Directions: Put the lines of the listing below into a numbered list, from its first line up to and including the line with "elevation (m): 1800". Leave out any blank lines.

Extracted entries:
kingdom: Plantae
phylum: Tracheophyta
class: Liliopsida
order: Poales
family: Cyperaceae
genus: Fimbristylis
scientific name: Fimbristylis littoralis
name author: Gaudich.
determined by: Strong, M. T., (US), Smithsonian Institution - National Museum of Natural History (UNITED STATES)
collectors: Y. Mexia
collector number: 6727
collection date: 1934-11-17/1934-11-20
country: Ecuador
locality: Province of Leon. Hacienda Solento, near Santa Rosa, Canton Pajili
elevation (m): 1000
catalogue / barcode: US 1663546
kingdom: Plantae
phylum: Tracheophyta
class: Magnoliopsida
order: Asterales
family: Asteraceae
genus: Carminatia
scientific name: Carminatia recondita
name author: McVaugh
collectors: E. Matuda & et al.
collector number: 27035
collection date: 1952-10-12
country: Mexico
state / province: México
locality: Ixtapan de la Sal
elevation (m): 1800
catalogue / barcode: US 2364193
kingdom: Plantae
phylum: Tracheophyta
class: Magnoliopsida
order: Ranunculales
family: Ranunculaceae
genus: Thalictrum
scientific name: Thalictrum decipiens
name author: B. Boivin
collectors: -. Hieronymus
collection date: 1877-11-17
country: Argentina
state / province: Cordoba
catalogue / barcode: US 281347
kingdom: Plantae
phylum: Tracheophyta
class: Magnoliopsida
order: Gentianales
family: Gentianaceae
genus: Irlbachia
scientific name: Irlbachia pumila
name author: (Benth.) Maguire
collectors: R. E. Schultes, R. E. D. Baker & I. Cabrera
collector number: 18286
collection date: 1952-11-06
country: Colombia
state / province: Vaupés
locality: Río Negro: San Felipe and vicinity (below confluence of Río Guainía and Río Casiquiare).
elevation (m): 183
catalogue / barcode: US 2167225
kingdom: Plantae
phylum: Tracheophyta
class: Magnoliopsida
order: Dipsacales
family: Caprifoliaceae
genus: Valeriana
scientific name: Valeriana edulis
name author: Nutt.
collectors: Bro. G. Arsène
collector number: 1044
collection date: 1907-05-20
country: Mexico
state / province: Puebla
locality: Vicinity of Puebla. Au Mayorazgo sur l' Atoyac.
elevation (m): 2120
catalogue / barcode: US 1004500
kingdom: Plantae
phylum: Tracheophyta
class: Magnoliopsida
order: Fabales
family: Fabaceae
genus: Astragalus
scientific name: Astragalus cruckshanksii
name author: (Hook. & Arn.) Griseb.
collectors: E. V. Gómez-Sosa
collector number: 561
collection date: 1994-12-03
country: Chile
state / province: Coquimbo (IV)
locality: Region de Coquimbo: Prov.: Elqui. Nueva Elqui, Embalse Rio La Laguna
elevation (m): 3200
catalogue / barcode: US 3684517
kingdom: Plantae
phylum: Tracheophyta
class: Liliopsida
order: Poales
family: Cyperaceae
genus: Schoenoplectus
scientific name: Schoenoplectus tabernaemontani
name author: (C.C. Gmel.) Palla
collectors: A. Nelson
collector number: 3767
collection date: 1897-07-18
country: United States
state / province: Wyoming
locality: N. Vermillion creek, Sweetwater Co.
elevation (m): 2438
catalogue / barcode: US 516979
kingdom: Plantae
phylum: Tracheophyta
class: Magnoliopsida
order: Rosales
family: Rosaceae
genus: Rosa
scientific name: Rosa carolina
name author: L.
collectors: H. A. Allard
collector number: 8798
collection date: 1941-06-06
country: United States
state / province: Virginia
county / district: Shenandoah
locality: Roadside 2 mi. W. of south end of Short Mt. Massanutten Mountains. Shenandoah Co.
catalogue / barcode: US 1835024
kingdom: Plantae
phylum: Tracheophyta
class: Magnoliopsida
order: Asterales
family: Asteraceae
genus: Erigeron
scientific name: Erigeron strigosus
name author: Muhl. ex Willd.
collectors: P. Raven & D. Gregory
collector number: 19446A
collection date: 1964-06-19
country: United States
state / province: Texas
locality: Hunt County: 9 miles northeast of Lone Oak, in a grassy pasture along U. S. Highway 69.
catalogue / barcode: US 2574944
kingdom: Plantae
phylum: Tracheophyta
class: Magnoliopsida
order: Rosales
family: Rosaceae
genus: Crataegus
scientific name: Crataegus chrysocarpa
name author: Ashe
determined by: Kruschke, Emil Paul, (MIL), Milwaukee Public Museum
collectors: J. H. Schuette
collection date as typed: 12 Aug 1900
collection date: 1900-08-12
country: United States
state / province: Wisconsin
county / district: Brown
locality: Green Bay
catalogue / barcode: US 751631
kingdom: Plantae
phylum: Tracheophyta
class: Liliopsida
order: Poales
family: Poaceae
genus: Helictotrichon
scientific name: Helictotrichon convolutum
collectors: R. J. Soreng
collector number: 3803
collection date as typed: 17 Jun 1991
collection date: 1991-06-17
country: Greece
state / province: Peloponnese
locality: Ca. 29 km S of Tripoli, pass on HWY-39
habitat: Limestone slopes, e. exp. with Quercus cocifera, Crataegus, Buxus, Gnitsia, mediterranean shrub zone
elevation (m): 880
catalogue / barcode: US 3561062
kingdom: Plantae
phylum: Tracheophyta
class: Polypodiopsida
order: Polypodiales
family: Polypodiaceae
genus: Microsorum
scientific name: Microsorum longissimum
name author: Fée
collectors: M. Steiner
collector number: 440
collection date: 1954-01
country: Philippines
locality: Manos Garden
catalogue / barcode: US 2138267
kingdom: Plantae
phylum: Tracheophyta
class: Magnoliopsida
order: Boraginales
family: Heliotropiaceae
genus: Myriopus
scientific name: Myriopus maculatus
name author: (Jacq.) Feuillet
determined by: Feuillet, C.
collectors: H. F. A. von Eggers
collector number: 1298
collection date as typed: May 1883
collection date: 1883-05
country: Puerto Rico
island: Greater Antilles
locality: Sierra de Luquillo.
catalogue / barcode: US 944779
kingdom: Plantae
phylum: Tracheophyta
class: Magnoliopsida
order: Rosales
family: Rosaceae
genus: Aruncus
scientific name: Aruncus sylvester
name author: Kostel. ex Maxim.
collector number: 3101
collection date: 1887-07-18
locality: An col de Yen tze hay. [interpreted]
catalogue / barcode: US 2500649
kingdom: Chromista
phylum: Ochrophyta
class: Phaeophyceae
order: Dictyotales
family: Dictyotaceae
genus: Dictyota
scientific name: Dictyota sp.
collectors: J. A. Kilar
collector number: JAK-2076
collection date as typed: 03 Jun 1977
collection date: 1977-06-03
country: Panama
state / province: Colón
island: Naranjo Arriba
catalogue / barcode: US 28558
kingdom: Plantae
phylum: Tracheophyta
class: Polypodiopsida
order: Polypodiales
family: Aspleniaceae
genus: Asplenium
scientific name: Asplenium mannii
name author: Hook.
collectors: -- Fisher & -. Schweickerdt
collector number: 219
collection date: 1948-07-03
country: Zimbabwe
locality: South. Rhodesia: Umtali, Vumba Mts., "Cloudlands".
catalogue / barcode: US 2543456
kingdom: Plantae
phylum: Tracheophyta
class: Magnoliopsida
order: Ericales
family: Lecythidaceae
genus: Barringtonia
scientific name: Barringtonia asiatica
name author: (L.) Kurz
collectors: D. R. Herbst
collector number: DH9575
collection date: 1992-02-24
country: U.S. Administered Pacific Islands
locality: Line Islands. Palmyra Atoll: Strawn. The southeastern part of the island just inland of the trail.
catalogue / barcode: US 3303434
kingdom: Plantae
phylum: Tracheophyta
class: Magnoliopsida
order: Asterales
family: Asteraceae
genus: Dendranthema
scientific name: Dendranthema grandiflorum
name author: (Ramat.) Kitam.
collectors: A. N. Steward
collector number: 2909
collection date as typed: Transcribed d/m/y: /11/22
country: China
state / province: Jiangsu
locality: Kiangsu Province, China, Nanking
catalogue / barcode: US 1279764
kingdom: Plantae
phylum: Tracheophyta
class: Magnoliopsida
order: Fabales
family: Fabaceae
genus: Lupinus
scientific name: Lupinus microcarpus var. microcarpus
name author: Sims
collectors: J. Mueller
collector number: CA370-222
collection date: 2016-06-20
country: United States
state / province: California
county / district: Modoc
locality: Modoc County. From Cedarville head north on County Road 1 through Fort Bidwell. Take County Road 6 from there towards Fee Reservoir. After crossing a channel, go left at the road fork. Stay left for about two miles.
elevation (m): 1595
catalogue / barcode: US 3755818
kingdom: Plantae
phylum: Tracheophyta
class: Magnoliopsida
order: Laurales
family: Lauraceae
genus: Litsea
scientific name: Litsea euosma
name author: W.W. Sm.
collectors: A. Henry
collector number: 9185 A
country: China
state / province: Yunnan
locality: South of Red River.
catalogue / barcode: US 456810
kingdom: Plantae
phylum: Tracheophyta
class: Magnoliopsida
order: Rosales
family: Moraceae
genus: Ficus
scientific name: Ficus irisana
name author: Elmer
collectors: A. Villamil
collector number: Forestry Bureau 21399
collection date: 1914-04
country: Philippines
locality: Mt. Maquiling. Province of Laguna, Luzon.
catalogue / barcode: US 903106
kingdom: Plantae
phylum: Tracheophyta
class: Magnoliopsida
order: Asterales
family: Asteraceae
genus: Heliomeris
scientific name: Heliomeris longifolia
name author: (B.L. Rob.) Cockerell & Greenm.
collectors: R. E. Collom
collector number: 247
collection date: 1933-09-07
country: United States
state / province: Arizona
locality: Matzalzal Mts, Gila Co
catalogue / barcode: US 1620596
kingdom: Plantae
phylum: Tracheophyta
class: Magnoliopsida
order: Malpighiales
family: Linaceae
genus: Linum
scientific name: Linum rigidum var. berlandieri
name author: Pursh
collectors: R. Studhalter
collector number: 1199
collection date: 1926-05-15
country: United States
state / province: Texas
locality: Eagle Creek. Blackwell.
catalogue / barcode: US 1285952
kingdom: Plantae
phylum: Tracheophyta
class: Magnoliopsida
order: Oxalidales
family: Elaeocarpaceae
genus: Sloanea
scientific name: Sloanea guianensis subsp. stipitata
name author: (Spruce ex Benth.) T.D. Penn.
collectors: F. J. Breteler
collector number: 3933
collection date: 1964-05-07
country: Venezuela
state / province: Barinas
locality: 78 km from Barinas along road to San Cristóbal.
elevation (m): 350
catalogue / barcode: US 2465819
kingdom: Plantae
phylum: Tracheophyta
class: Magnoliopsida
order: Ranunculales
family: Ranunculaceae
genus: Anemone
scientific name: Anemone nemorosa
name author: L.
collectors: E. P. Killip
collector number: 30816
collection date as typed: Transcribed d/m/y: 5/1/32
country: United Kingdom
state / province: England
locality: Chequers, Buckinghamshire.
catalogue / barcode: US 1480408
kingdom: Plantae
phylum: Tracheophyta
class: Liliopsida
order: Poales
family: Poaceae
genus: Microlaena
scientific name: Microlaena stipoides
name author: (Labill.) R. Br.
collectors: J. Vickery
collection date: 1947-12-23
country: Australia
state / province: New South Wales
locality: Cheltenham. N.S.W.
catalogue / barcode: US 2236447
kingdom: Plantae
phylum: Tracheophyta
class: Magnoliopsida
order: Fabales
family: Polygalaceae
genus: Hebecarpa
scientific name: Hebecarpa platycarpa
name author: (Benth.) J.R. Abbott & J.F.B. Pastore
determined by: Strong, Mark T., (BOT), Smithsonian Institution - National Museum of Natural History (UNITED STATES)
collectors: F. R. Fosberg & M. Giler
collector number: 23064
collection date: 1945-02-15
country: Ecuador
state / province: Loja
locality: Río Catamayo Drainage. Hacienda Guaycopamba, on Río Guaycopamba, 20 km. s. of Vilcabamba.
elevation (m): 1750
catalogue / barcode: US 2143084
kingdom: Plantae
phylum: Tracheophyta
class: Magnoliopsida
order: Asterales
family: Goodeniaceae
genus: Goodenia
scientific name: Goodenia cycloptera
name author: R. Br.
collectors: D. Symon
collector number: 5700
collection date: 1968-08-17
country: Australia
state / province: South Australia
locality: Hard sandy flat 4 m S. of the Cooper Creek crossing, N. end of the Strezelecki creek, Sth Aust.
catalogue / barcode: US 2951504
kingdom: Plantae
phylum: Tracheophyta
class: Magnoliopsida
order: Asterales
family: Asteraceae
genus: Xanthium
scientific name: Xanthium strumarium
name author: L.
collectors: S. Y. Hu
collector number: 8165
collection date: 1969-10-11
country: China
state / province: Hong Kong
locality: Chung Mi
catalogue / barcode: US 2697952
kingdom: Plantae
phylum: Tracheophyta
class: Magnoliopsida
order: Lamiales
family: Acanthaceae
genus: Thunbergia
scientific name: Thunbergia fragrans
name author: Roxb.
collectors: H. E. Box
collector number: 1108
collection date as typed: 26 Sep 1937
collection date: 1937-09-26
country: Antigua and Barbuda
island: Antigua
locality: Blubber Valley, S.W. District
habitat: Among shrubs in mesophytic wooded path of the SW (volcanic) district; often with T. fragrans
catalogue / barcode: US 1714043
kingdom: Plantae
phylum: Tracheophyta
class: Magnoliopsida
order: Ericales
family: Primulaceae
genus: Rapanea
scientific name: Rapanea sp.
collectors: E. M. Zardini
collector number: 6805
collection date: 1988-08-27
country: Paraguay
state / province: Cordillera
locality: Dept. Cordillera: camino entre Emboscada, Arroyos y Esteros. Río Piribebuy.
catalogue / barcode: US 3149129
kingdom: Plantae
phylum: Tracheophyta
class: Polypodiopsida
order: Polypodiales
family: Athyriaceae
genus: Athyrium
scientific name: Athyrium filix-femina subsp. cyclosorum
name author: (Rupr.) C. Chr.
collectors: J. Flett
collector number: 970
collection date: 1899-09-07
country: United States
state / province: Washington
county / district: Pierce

Task response:
1. kingdom: Plantae
2. phylum: Tracheophyta
3. class: Liliopsida
4. order: Poales
5. family: Cyperaceae
6. genus: Fimbristylis
7. scientific name: Fimbristylis littoralis
8. name author: Gaudich.
9. determined by: Strong, M. T., (US), Smithsonian Institution - National Museum of Natural History (UNITED STATES)
10. collectors: Y. Mexia
11. collector number: 6727
12. collection date: 1934-11-17/1934-11-20
13. country: Ecuador
14. locality: Province of Leon. Hacienda Solento, near Santa Rosa, Canton Pajili
15. elevation (m): 1000
16. catalogue / barcode: US 1663546
17. kingdom: Plantae
18. phylum: Tracheophyta
19. class: Magnoliopsida
20. order: Asterales
21. family: Asteraceae
22. genus: Carminatia
23. scientific name: Carminatia recondita
24. name author: McVaugh
25. collectors: E. Matuda & et al.
26. collector number: 27035
27. collection date: 1952-10-12
28. country: Mexico
29. state / province: México
30. locality: Ixtapan de la Sal
31. elevation (m): 1800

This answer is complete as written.